Supplied material:

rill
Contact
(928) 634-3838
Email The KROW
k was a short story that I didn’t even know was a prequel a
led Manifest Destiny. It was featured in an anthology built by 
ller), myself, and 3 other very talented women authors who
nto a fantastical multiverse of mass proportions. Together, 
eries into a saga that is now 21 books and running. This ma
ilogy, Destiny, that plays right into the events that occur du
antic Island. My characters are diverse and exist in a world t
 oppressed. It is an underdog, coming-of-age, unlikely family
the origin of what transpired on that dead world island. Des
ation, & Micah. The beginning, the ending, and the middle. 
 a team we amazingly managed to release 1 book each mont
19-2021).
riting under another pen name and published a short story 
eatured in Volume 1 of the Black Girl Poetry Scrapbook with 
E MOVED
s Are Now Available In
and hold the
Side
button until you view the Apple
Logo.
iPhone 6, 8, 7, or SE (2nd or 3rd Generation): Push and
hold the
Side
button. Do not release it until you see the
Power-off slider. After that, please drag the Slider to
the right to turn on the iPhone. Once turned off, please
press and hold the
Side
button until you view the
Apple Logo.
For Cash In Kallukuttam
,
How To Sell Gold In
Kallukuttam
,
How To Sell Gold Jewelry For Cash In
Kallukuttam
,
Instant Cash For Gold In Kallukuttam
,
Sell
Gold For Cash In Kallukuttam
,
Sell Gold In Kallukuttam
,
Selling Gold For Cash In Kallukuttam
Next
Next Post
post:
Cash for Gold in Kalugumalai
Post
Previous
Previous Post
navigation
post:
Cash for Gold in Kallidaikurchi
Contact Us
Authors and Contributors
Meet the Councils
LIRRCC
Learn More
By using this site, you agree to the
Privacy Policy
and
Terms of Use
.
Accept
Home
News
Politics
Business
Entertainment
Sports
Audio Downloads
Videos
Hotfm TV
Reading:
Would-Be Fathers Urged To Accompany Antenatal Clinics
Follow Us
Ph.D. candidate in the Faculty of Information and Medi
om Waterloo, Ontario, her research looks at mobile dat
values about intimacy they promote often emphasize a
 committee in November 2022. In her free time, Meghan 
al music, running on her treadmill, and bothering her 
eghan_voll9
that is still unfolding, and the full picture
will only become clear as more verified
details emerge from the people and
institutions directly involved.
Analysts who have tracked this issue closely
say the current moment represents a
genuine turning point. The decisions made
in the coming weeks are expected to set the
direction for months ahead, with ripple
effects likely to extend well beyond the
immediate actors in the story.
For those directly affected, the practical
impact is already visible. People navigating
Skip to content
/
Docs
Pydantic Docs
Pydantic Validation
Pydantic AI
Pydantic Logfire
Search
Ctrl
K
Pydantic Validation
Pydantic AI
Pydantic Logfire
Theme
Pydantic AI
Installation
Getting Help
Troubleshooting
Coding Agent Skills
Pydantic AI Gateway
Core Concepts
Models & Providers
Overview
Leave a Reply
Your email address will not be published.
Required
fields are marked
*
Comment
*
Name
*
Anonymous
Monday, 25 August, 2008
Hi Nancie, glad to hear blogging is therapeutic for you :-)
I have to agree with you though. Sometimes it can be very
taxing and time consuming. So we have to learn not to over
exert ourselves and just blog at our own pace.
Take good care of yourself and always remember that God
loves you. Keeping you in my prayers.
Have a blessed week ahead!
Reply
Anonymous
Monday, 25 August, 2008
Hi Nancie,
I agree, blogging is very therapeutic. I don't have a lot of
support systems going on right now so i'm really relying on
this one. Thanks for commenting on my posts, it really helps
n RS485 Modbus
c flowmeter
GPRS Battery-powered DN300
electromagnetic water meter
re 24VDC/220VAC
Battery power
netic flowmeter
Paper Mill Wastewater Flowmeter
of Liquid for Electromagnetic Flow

What the task asks: For this exercise, output the entries above exactly as written.

Result:
rill
Contact
(928) 634-3838
Email The KROW
k was a short story that I didn’t even know was a prequel a
led Manifest Destiny. It was featured in an anthology built by 
ller), myself, and 3 other very talented women authors who
nto a fantastical multiverse of mass proportions. Together, 
eries into a saga that is now 21 books and running. This ma
ilogy, Destiny, that plays right into the events that occur du
antic Island. My characters are diverse and exist in a world t
 oppressed. It is an underdog, coming-of-age, unlikely family
the origin of what transpired on that dead world island. Des
ation, & Micah. The beginning, the ending, and the middle. 
 a team we amazingly managed to release 1 book each mont
19-2021).
riting under another pen name and published a short story 
eatured in Volume 1 of the Black Girl Poetry Scrapbook with 
E MOVED
s Are Now Available In
and hold the
Side
button until you view the Apple
Logo.
iPhone 6, 8, 7, or SE (2nd or 3rd Generation): Push and
hold the
Side
button. Do not release it until you see the
Power-off slider. After that, please drag the Slider to
the right to turn on the iPhone. Once turned off, please
press and hold the
Side
button until you view the
Apple Logo.
For Cash In Kallukuttam
,
How To Sell Gold In
Kallukuttam
,
How To Sell Gold Jewelry For Cash In
Kallukuttam
,
Instant Cash For Gold In Kallukuttam
,
Sell
Gold For Cash In Kallukuttam
,
Sell Gold In Kallukuttam
,
Selling Gold For Cash In Kallukuttam
Next
Next Post
post:
Cash for Gold in Kalugumalai
Post
Previous
Previous Post
navigation
post:
Cash for Gold in Kallidaikurchi
Contact Us
Authors and Contributors
Meet the Councils
LIRRCC
Learn More
By using this site, you agree to the
Privacy Policy
and
Terms of Use
.
Accept
Home
News
Politics
Business
Entertainment
Sports
Audio Downloads
Videos
Hotfm TV
Reading:
Would-Be Fathers Urged To Accompany Antenatal Clinics
Follow Us
Ph.D. candidate in the Faculty of Information and Medi
om Waterloo, Ontario, her research looks at mobile dat
values about intimacy they promote often emphasize a
 committee in November 2022. In her free time, Meghan 
al music, running on her treadmill, and bothering her 
eghan_voll9
that is still unfolding, and the full picture
will only become clear as more verified
details emerge from the people and
institutions directly involved.
Analysts who have tracked this issue closely
say the current moment represents a
genuine turning point. The decisions made
in the coming weeks are expected to set the
direction for months ahead, with ripple
effects likely to extend well beyond the
immediate actors in the story.
For those directly affected, the practical
impact is already visible. People navigating
Skip to content
/
Docs
Pydantic Docs
Pydantic Validation
Pydantic AI
Pydantic Logfire
Search
Ctrl
K
Pydantic Validation
Pydantic AI
Pydantic Logfire
Theme
Pydantic AI
Installation
Getting Help
Troubleshooting
Coding Agent Skills
Pydantic AI Gateway
Core Concepts
Models & Providers
Overview
Leave a Reply
Your email address will not be published.
Required
fields are marked
*
Comment
*
Name
*
Anonymous
Monday, 25 August, 2008
Hi Nancie, glad to hear blogging is therapeutic for you :-)
I have to agree with you though. Sometimes it can be very
taxing and time consuming. So we have to learn not to over
exert ourselves and just blog at our own pace.
Take good care of yourself and always remember that God
loves you. Keeping you in my prayers.
Have a blessed week ahead!
Reply
Anonymous
Monday, 25 August, 2008
Hi Nancie,
I agree, blogging is very therapeutic. I don't have a lot of
support systems going on right now so i'm really relying on
this one. Thanks for commenting on my posts, it really helps
n RS485 Modbus
c flowmeter
GPRS Battery-powered DN300
electromagnetic water meter
re 24VDC/220VAC
Battery power
netic flowmeter
Paper Mill Wastewater Flowmeter
of Liquid for Electromagnetic Flow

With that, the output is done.